* **EXERCISE INPUT**:
◆ ◆ ◆
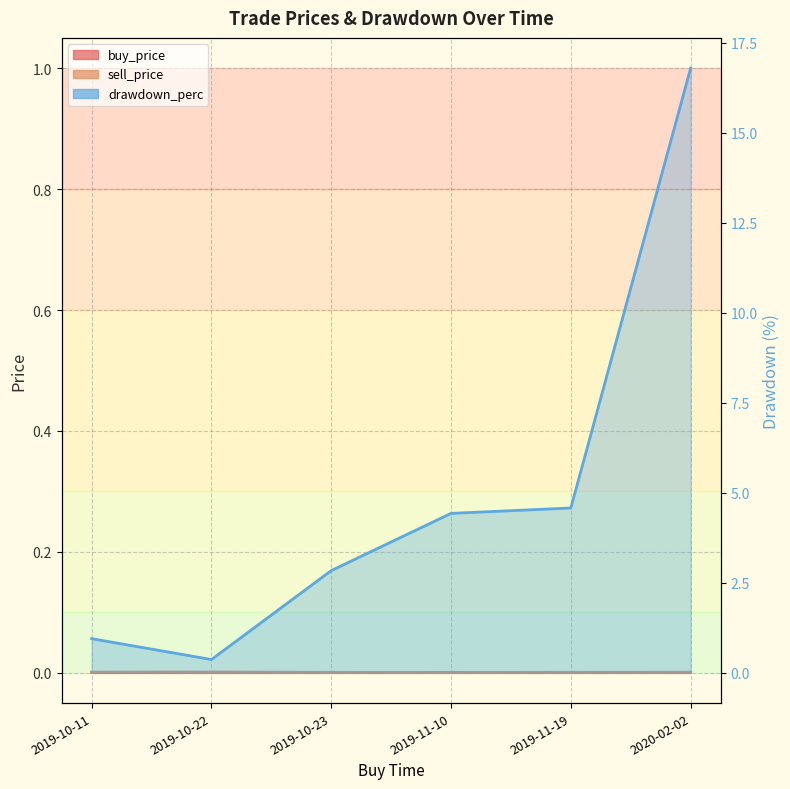

Reading left to right, transcribe all the data shown in this chart.

buy_price: 2019-10-11=0.0	2019-10-22=0.0	2019-10-23=0.0	2019-11-10=0.0	2019-11-19=0.0	2020-02-02=0.0
sell_price: 2019-10-11=0.0	2019-10-22=0.0	2019-10-23=0.0	2019-11-10=0.0	2019-11-19=0.0	2020-02-02=0.0
drawdown_perc: 2019-10-11=0.9	2019-10-22=0.4	2019-10-23=2.8	2019-11-10=4.4	2019-11-19=4.6	2020-02-02=16.8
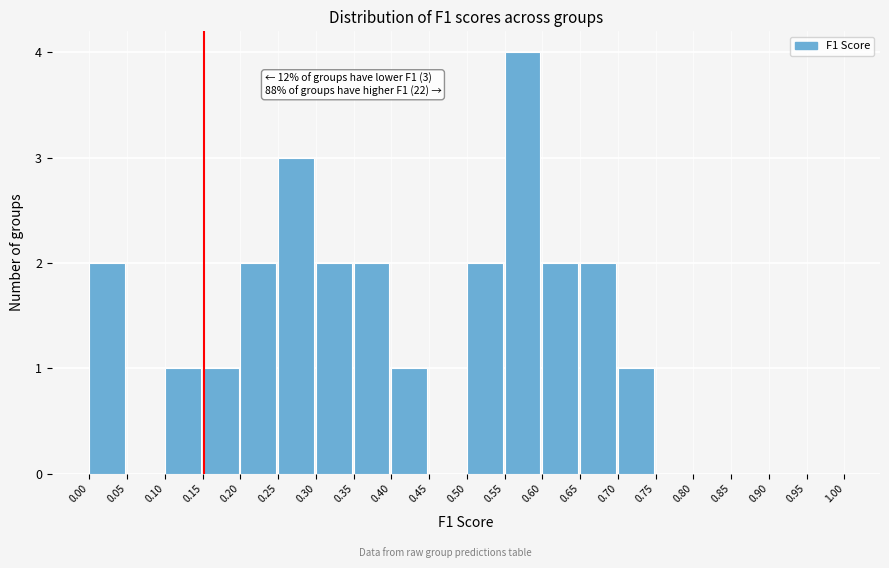

Over which range of the x-axis is the bar tallest?

0.55 to 0.60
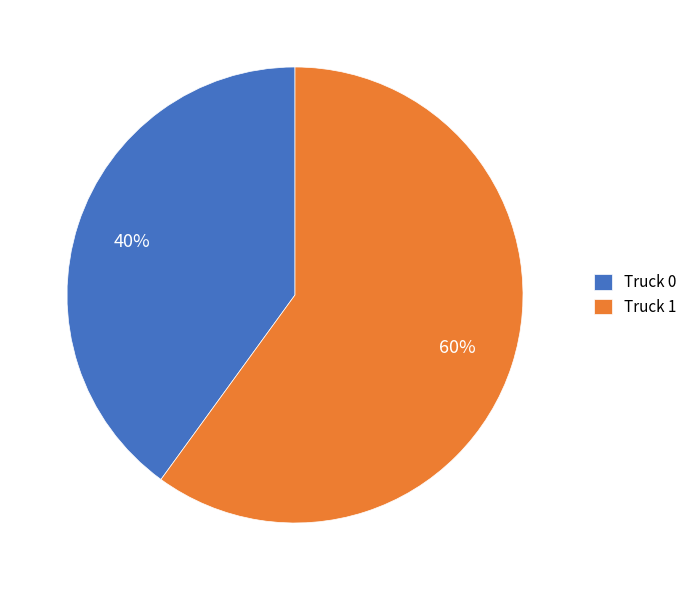

To the nearest percent, what is the difference between the largest and smallest slice percentages?

20%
◆ ◆ ◆
* **INSTRUCTIONS FOR THE TASK**: Render all the rows above as a numbered list of their lines. Omit blank lines and the picture markers.

* **OUTPUT**:
1. Reading left to right, transcribe all the data shown in this chart.
2. buy_price: 2019-10-11=0.0	2019-10-22=0.0	2019-10-23=0.0	2019-11-10=0.0	2019-11-19=0.0	2020-02-02=0.0
3. sell_price: 2019-10-11=0.0	2019-10-22=0.0	2019-10-23=0.0	2019-11-10=0.0	2019-11-19=0.0	2020-02-02=0.0
4. drawdown_perc: 2019-10-11=0.9	2019-10-22=0.4	2019-10-23=2.8	2019-11-10=4.4	2019-11-19=4.6	2020-02-02=16.8
5. Over which range of the x-axis is the bar tallest?
6. 0.55 to 0.60
7. To the nearest percent, what is the difference between the largest and smallest slice percentages?
8. 20%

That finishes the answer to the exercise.